PROVIDED PASSAGE:
▬▬▬▬▬▬

FOOTBALL

5 Different Types Of England Football Fan

A run down of the 5 types of England fan making noise around the World Cup this Summer.

We all know how it goes. From the day of the World Cup draw to 2 weeks before the tournament kicks off the whole country dicks all over England’s chances until suddenly, we get caught up in all the hype and something switches in our brains, deluding us to the point where we all start to genuinely believe we have a chance. The whole nation comes together as we sing our hearts out and hit the bars/pubs with hopes and dreams of England finally performing on the world stage – but of course that wasn’t ever going to happen.

Starting off with the Italy game – I actually felt we played well, actually felt like we deserved to come out with more but still the aftermath that followed was a fucking embarrassment. Whilst I am a strong advocate of football being all about opinions, some of the things I’ve seen written on Twitter and Facebook since the World Cup started have been laughable. I’ve seen Raheem Sterling go from highly rated youth player to God’s gift to English football and Wayne Rooney going from being blamed for pretty much everything to being blamed for absolutely everything, and Ross Barkley’s cameo made it 100% fact that he should start ahead of Rooney.

The Uruguay game – more of the same in my opinion with Hodgson not having the bottle to just fucking go for it. It’s like he picked some of these exciting players just to avoid public outrage but didn’t have any idea where to play them, or how to even get the  team to play cohesively. We try to follow other teams with the idea of passing football but there’s one major part of this style that you have to get right — penetration. What the fuck is passing the ball around the pitch going to do against a team that sits in their position and is happy defending all game then hitting you on the counter? Fuck.

▬▬▬▬▬▬

EXTRACTED MATERIAL:
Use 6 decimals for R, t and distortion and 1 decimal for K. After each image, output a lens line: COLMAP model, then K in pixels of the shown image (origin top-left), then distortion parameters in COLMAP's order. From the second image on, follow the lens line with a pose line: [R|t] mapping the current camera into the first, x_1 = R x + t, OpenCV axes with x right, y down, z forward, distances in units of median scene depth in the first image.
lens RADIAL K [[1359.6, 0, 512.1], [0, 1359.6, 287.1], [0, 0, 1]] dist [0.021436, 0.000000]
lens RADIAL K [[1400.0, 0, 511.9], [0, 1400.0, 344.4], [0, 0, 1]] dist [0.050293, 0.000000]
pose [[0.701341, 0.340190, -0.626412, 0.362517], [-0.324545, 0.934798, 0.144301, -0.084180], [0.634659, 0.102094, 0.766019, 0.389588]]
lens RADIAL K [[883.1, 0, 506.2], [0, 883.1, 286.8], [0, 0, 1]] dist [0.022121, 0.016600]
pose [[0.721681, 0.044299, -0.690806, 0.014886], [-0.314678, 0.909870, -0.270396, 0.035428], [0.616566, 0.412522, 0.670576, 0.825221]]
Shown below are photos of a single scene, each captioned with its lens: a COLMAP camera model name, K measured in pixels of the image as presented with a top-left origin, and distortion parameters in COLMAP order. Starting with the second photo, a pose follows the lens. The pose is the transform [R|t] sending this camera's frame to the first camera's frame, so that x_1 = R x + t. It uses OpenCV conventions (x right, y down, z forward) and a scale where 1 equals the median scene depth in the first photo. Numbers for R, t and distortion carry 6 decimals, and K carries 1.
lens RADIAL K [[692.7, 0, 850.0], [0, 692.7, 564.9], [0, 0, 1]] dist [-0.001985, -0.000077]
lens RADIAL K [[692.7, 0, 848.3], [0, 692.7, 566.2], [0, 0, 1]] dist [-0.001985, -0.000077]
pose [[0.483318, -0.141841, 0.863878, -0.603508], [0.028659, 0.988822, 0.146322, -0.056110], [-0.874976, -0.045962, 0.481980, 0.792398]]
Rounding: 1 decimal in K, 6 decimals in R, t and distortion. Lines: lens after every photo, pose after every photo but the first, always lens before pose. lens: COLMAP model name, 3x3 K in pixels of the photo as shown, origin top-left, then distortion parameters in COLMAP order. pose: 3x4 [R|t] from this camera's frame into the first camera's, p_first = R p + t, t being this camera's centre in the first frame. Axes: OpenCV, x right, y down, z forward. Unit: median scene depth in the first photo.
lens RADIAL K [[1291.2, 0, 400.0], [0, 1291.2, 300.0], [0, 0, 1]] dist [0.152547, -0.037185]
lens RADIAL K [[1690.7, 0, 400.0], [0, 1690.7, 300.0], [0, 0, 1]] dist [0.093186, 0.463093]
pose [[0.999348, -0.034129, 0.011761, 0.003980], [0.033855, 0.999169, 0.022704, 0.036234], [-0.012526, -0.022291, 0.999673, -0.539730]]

▬▬▬▬▬▬

PROBLEM DESCRIPTION: Reproduce the passage about England football fans from "The Uruguay game" up to and including "the counter? Fuck.". The rows are not needed for this.

ANSWER SECTION:
The Uruguay game – more of the same in my opinion with Hodgson not having the bottle to just fucking go for it. It’s like he picked some of these exciting players just to avoid public outrage but didn’t have any idea where to play them, or how to even get the  team to play cohesively. We try to follow other teams with the idea of passing football but there’s one major part of this style that you have to get right — penetration. What the fuck is passing the ball around the pitch going to do against a team that sits in their position and is happy defending all game then hitting you on the counter? Fuck.